The upshot is, we don’t need fortresses or armed teachers or a team of psychiatrists. We need raised awareness, training in recognizing the signs, and strategies to help all kids feel included and welcomed and seen. We need specific educational experiences that help kids, particularly boys, give voice to their feelings and find healthy ways to cope. We need a school culture that demands we look out for one another and refuses to let anyone fall by the wayside. And we need ways to raise the alarm when someone is teetering on the edge so that many hands can reach out and pull them back before they go over.
This is how we short circuit the evolution of the school shooter.
The Violence Project’s website has extensive data collected on mass shooters.

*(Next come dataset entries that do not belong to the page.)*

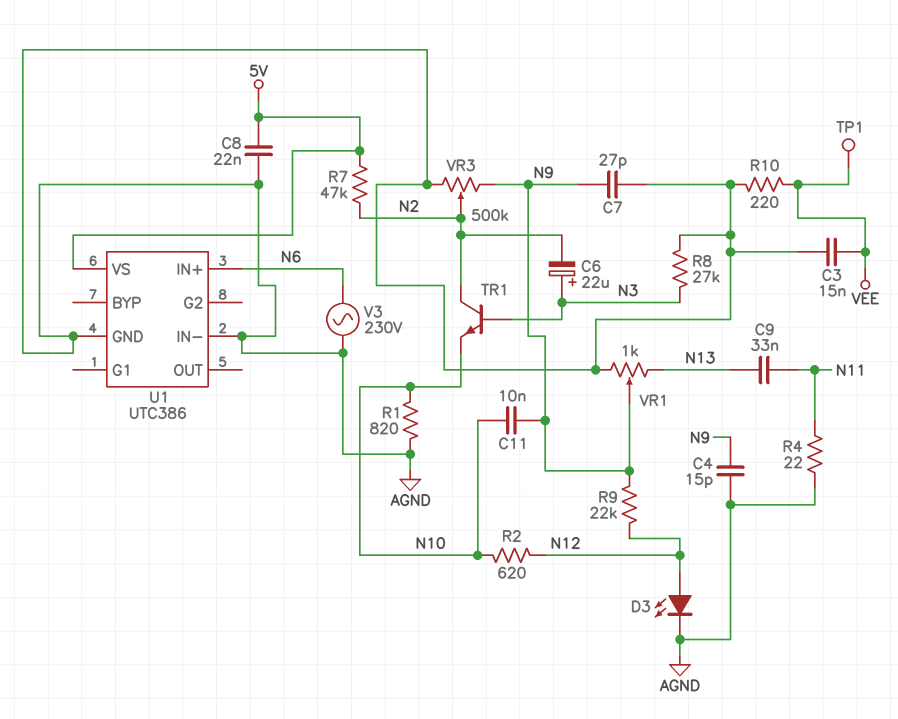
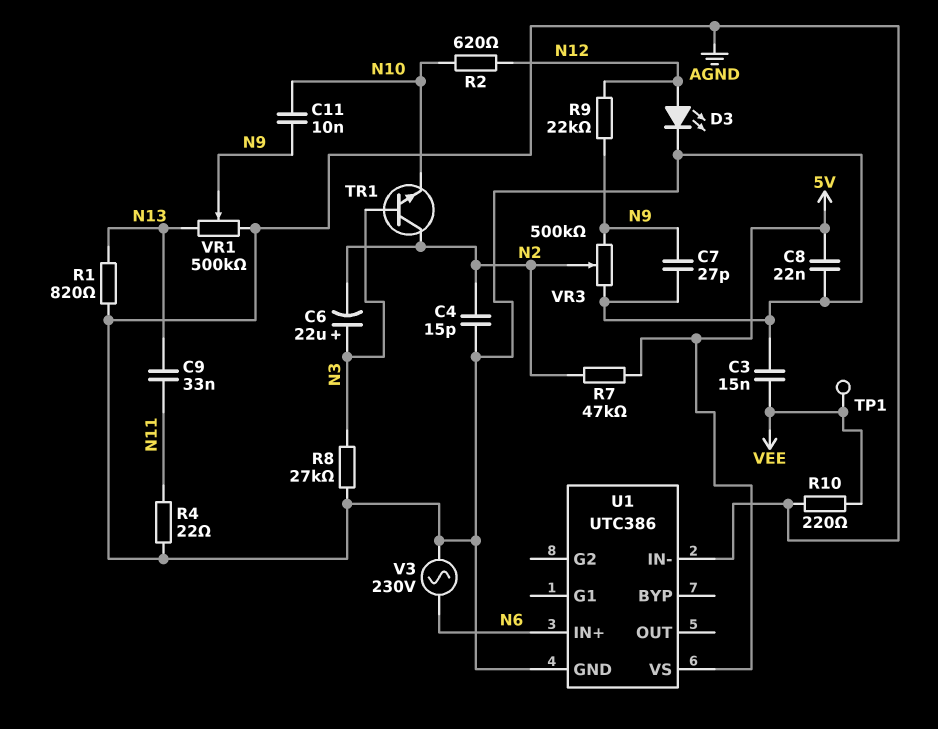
C4: 15pF (AGND, N9) -> 15pF (AGND, N2)
R1: 820 (AGND, N10) -> 820 (AGND, N13)
VR1: 1k (AGND, N13, wiper N9) -> 500k (AGND, N13, wiper N9)

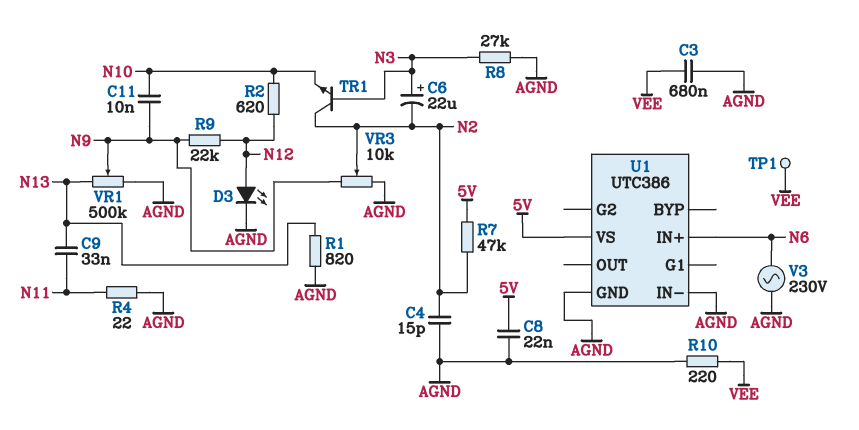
C3: 15nF (AGND, VEE) -> 680nF (AGND, VEE)
C7: 27pF (AGND, N9) -> none
VR3: 500k (AGND, N9, wiper N2) -> 10k (AGND, N9, wiper N2)

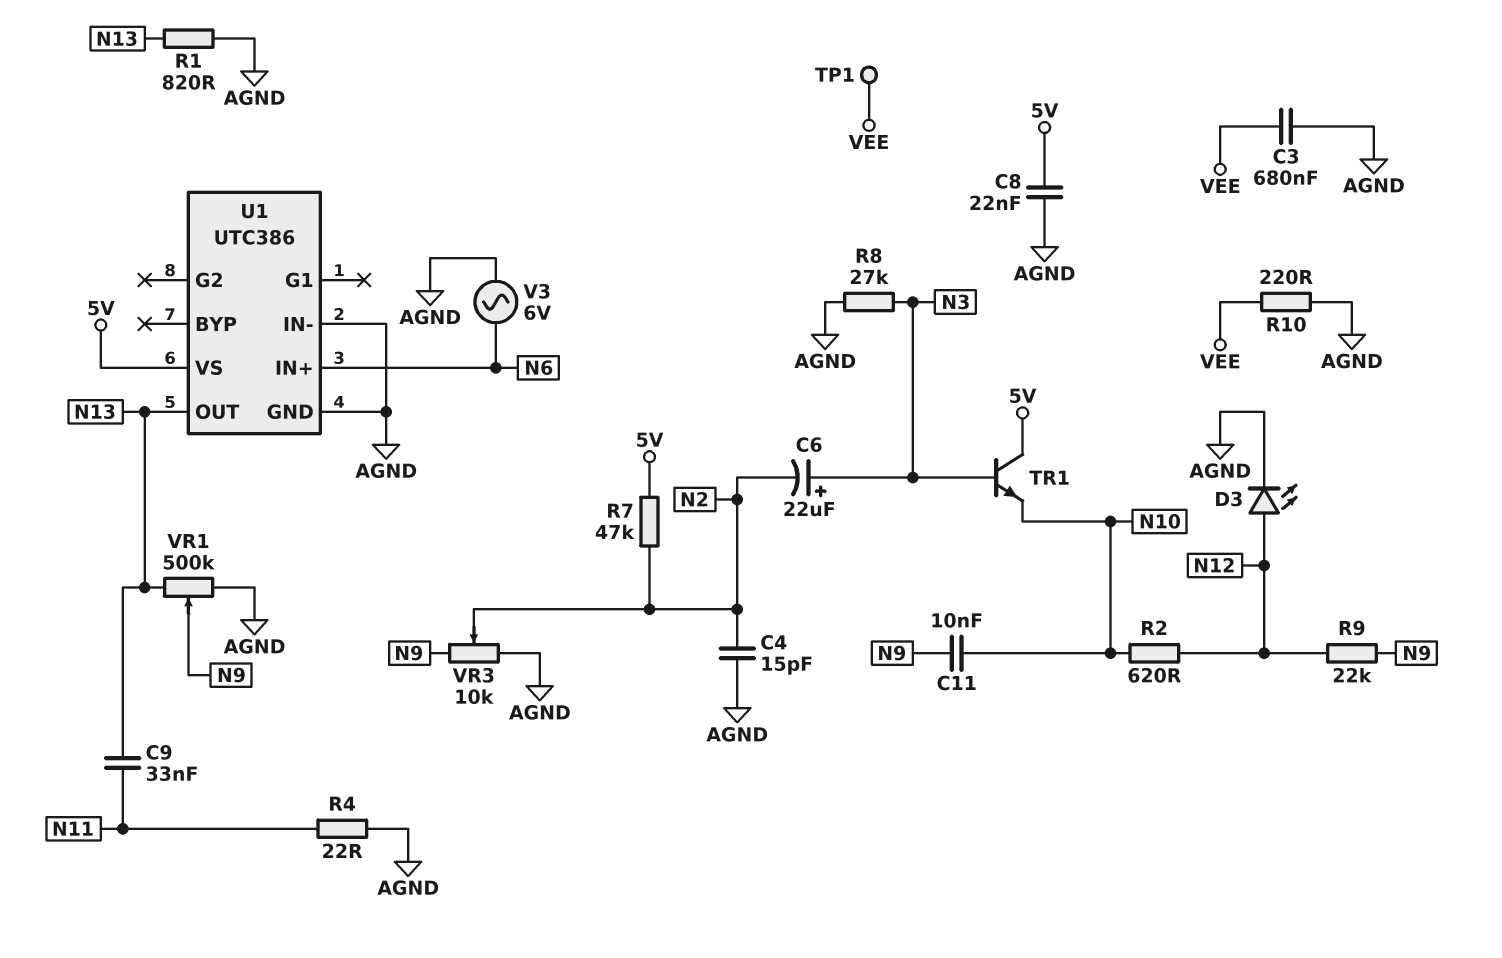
TR1: NPN (B N3, C N2, E N10) -> NPN (B N3, C 5V, E N10)
U1 pin OUT: none -> N13
V3: AC 230V (AGND, N6) -> AC 6V (AGND, N6)

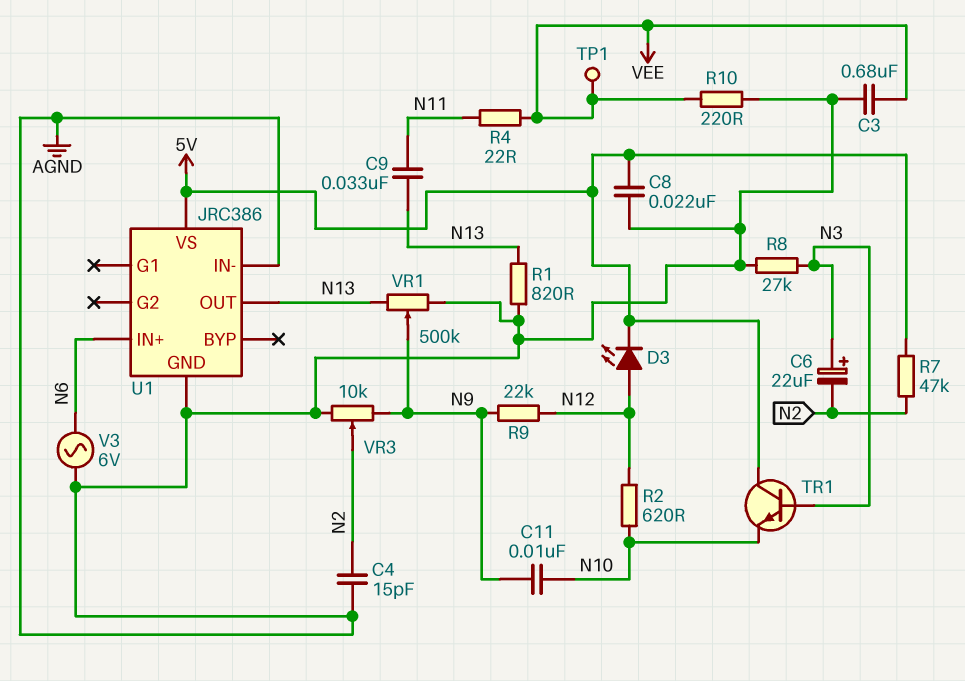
D3: LED (A N12, K AGND) -> LED (A N12, K 5V)
R4: 22 (AGND, N11) -> 22 (N11, VEE)
U1: UTC386 -> JRC386

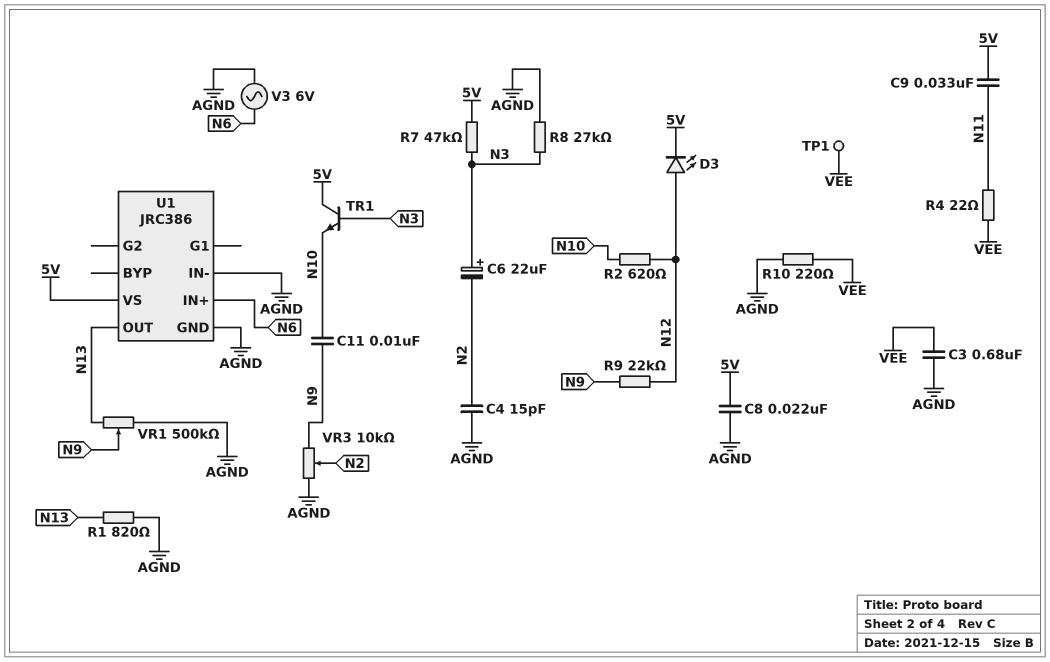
C9: 33nF (N11, N13) -> 33nF (5V, N11)
R7: 47k (5V, N2) -> 47k (5V, N3)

They also have a collection of free resources to help identify how everyone can build off ramps for struggling kids before they erupt into violence. There’s also a great TEDX talk from a man who had decided to shoot up his high school but was diverted by the actions of a single person. And here’s an AP piece that details some of the complexities and human costs of gun policies for school campuses — the thorny issue of recognizing when a student isn’t trying to precipitate a mass event but has other issues going on.